Self-organising systems with online monitoring and diagnostics
The evolution of manufacturing engineering systems takes place concurrently in many directions. Simultaneous progress can be observed in emergence of new technologies, as well as in the way the technologies are applied for manufacturing.
The economical requirements – e.g. customized products, high quality of products, small series of rapidly changing products, dynamic networks of subcontracting enterprises and suppliers – and the requirements presented by emerging manufacturing technologies to the production system – e.g. flexible readjustment, sensitivity to maintenance quality, partial rearrangements between processing of different products, high demands on the materials, processing instruments and environment – pose a necessity to develop and maintain persistent ability to monitor the status of the production system and rapid maintenance or replacing components, business partners, technologies in production system.
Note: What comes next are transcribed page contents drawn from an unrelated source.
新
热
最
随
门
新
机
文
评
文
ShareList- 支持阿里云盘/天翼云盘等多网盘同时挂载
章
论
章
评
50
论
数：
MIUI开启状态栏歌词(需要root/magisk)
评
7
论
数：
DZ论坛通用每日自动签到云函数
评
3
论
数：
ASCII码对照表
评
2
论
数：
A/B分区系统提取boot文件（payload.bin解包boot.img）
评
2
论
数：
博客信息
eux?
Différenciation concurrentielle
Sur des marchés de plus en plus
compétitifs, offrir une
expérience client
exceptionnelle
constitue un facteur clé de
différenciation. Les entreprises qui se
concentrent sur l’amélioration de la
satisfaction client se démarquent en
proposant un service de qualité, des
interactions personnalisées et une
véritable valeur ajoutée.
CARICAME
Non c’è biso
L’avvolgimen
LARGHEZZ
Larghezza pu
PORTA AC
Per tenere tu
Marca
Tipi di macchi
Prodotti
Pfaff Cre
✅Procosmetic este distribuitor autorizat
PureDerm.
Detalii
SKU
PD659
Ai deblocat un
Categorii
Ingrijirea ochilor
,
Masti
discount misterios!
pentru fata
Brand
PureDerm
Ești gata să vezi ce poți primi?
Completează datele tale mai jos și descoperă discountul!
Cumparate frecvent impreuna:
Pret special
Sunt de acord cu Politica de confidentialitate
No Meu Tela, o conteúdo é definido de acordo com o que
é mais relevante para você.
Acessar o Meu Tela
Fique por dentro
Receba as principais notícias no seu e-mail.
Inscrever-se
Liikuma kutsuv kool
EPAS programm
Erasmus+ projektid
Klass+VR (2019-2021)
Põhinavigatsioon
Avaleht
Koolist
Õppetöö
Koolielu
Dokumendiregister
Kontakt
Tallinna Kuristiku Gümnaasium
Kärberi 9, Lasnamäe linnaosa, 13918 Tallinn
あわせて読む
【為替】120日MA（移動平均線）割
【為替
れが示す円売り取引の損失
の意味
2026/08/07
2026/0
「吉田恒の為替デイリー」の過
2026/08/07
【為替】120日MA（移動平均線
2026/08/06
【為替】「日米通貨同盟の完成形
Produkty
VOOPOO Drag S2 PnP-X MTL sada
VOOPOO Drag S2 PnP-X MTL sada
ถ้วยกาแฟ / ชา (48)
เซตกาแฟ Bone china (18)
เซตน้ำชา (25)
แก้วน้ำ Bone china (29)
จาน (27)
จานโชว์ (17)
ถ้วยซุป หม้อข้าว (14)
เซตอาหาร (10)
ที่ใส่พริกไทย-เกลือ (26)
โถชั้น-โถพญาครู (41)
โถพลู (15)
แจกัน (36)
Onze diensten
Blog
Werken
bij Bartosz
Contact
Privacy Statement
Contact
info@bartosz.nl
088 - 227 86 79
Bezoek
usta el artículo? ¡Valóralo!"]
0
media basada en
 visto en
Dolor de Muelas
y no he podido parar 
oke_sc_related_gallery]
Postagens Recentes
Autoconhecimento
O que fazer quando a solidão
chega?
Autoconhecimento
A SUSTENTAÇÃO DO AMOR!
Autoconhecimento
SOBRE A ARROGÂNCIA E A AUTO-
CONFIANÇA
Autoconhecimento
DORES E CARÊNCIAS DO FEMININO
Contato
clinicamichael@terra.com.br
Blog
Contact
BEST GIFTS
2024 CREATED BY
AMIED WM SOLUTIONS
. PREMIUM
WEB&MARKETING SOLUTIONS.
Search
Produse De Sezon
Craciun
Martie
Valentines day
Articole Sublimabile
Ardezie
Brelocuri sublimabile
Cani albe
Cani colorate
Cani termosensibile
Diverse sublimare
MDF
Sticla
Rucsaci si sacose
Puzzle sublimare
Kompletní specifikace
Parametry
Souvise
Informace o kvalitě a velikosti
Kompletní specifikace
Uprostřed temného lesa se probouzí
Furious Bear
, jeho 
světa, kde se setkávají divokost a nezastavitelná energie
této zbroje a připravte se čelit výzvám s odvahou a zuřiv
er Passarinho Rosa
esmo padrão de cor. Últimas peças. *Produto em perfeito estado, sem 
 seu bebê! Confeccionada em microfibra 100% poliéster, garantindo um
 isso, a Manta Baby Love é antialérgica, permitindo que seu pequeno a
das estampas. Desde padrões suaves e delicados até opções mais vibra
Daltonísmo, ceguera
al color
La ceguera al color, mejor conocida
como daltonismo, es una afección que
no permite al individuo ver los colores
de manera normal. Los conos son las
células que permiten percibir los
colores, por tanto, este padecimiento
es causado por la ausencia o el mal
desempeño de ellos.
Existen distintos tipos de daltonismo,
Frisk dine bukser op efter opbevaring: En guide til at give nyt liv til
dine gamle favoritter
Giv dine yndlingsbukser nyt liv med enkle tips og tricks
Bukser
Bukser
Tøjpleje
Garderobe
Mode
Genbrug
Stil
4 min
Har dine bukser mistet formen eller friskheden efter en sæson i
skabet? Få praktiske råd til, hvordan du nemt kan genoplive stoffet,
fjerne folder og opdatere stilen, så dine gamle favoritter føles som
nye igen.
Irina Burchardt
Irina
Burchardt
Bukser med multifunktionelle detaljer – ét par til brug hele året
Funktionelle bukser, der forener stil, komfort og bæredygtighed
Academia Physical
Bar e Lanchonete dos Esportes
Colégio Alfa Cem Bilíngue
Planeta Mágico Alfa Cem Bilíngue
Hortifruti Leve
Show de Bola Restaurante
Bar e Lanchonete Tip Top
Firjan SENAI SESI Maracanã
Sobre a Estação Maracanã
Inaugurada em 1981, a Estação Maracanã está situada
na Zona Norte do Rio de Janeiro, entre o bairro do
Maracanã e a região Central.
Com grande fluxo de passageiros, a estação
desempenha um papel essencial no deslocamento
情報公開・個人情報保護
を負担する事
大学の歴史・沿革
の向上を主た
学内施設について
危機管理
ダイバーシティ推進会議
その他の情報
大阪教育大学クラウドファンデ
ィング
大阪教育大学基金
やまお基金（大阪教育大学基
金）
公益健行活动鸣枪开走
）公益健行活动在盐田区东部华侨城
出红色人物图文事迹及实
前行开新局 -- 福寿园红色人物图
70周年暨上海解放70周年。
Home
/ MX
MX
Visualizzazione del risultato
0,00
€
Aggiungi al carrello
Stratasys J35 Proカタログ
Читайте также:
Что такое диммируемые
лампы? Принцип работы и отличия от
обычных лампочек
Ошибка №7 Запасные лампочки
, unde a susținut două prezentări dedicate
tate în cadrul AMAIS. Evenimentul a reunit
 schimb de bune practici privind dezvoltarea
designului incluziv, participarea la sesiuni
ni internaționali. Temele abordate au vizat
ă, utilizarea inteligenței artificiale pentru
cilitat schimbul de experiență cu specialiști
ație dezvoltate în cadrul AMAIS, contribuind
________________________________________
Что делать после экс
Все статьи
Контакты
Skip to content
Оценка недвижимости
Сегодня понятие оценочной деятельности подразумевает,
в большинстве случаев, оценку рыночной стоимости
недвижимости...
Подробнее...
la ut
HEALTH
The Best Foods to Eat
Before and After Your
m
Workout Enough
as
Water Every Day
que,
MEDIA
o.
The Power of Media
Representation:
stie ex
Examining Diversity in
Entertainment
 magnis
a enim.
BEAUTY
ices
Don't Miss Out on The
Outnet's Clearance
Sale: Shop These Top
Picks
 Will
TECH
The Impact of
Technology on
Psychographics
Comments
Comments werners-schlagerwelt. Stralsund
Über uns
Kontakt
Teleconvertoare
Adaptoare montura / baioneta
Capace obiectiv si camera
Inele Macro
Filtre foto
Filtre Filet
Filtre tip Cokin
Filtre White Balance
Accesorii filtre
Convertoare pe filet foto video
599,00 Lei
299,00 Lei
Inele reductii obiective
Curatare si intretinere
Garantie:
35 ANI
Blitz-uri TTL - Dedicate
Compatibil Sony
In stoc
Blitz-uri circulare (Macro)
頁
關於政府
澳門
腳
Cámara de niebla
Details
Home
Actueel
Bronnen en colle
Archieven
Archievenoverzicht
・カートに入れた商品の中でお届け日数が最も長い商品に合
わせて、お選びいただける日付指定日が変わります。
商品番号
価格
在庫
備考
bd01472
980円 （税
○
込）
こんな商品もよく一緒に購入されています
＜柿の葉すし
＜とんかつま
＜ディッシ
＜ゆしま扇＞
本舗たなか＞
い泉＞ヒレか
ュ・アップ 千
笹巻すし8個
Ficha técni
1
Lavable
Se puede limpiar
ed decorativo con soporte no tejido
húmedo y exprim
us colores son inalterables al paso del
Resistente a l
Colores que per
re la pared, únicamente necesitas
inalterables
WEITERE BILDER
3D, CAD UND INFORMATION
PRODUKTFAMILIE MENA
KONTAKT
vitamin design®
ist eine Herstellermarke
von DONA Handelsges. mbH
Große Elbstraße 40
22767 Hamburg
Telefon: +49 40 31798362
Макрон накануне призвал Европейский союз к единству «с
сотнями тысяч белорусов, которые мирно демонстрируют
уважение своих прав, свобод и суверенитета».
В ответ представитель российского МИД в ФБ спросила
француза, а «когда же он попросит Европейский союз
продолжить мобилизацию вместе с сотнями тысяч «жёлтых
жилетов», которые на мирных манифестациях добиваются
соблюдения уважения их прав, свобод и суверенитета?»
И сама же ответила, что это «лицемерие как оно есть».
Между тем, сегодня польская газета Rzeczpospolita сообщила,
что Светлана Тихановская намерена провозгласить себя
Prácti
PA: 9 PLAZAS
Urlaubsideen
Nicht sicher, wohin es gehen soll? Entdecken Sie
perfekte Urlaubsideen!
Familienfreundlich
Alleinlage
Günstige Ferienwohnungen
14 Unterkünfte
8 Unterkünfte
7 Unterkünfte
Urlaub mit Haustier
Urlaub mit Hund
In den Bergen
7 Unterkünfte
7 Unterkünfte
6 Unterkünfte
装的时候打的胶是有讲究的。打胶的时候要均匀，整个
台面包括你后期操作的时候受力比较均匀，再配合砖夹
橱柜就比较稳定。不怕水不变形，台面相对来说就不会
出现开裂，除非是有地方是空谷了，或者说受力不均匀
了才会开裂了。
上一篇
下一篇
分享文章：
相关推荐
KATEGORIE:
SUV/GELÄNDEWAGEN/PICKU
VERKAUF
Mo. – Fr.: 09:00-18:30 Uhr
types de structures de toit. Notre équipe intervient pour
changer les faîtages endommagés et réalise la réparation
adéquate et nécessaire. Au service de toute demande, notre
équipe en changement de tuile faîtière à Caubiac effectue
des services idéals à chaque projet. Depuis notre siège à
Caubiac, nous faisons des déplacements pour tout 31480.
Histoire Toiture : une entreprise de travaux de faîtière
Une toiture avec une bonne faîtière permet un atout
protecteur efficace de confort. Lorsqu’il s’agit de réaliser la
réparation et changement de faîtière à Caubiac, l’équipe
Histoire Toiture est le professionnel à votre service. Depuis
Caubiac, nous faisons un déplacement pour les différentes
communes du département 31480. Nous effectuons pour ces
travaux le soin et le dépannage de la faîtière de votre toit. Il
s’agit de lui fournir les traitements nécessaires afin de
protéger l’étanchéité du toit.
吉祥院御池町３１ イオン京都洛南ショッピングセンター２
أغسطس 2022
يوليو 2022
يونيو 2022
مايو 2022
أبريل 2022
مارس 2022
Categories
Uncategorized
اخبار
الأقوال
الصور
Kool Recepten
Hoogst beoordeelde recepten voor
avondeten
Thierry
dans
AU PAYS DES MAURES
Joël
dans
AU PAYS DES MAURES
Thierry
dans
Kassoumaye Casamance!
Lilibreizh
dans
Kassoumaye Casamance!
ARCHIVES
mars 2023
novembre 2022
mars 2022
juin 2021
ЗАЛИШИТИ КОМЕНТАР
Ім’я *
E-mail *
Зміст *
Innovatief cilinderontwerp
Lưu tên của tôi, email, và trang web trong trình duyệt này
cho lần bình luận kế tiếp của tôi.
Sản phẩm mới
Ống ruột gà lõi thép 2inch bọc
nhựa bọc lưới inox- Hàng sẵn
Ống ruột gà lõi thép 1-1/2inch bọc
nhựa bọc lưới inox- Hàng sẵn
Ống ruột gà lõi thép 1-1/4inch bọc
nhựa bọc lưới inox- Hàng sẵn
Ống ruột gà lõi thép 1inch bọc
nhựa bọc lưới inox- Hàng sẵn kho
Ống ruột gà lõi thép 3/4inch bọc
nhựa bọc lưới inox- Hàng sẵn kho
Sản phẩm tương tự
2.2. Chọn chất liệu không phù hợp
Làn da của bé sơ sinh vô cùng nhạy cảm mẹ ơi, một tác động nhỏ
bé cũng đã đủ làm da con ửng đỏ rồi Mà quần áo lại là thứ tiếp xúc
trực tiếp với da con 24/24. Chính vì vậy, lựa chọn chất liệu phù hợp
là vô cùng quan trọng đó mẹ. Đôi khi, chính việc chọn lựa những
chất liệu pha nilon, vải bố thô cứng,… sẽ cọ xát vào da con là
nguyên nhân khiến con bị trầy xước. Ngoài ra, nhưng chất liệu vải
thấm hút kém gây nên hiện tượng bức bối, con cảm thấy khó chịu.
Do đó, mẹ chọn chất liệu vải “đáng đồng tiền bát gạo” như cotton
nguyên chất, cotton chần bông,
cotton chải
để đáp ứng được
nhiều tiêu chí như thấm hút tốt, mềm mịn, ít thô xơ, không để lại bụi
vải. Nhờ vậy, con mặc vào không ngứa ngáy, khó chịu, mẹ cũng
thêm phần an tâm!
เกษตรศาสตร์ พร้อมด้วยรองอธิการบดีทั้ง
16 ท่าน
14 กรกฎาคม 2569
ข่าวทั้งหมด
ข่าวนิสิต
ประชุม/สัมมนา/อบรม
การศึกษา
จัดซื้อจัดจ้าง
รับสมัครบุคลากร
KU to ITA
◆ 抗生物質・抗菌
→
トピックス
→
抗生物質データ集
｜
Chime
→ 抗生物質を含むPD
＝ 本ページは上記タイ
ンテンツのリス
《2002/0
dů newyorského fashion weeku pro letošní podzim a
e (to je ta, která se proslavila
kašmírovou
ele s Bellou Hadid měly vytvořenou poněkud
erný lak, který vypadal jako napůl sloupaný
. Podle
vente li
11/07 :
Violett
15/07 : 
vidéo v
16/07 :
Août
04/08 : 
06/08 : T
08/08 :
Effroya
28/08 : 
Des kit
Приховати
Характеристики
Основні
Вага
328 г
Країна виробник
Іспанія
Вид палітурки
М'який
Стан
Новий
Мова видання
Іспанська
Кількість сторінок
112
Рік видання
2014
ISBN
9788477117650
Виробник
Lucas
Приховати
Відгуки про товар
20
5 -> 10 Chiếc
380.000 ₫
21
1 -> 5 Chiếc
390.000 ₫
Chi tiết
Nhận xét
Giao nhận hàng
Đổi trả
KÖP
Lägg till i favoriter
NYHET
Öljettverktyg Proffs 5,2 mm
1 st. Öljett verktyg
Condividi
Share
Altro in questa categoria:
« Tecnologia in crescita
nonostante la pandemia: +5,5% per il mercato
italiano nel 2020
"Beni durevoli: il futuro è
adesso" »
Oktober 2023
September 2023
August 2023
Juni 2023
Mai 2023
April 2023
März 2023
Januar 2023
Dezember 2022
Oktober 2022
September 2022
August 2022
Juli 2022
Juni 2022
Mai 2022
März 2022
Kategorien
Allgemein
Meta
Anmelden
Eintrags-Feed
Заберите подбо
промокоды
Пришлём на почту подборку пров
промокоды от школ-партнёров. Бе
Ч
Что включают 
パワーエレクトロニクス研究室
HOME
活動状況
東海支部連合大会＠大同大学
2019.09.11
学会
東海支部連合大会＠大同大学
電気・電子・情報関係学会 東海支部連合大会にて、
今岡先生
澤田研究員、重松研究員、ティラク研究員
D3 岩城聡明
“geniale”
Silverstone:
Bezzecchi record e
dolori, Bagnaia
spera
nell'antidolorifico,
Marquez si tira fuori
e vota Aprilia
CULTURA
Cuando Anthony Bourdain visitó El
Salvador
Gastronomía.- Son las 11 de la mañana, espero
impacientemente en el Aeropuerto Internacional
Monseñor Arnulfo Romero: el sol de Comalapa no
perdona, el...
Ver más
Conventionally this ability has been provided by human managers and maintenance personnel.
This strategic development area (SDA3) – self-organising systems with on-line monitoring and diagnostics – studies the possibility to substitute humans in the status monitoring and maintenance of production systems in order to reach shorter lead time between different product series, faster detection of tools’ wear, detecting problems in manufacturing planning and initiating plan correction, etc. For building automated monitoring and maintenance systems the properties of softwareintensive components of the production system are slightly extended, combined with specially added motes of smart dust and integrated into ad-hoc networks for suggesting decisions and, if possible implementing those decisions.
Automated monitoring and maintenance systems for technical devices and technological processes have been studied for long time already. Progress has achieved with respect to status diagnosis and operation mode optimization. The sensing and measuring systems used have been hard-wired, and in many cases are not applicable on-line. Therefore IMECC focuses on the use of wireless and software-intensive monitoring technology that has gained international attention only ten years ago. Similar approach is applicable for monitoring status of PLM, manufacturing planning, and behavior in integrated enterprises (clusters), provided that super-Turing models of computation reach the sufficient maturity.
Objectives of SDA 3:
- To study and develop innovative methods and technologies applicable for monitoring and controlling the natural and artificial environments – e.g. smart dust, ad hoc sensor and actuator networks, agent-based technologies
- To extend and enhance the technological basis and processing methods used for monitoring and diagnostic of production systems to enable their on-line application.
- To develop methods for inserting self-organisation features into manufacturing technologies in concordance to the actual status and need of the manufacturing system
- To keep the price of innovative methods on the level that is feasible for SME-s
Description of methods:
Situation-aware models of interactive computing and rules of operation for ad-hoc networks are fine-tuned for this application.
The suitable sets of sensors are selected to match user and application requirements for on-line monitoring of manufacturing equipment – e.g. the profiles of devices, key parameters to be monitored, situations to be detected, balance between local and remote processing, data fusion and distribution requirements, required communication capabilities, etc. Intrinsic consistency of requirements is checked – e.g. situations to be detected are to cover all the involved levels of intelligent factory, sensory and fused information required to detect situations should meet the non-functional requirements, e.g. specified spatial and timing restrictions. The monitoring system has agent-based architecture.
The feasibility of sensors selected for the monitoring system is to be checked by physical industrial experiments. The same applies to the algorithms used for data fusion (i.e. for synthetic data). The available smart dust motes may need adaptation to pass the feasibility checks.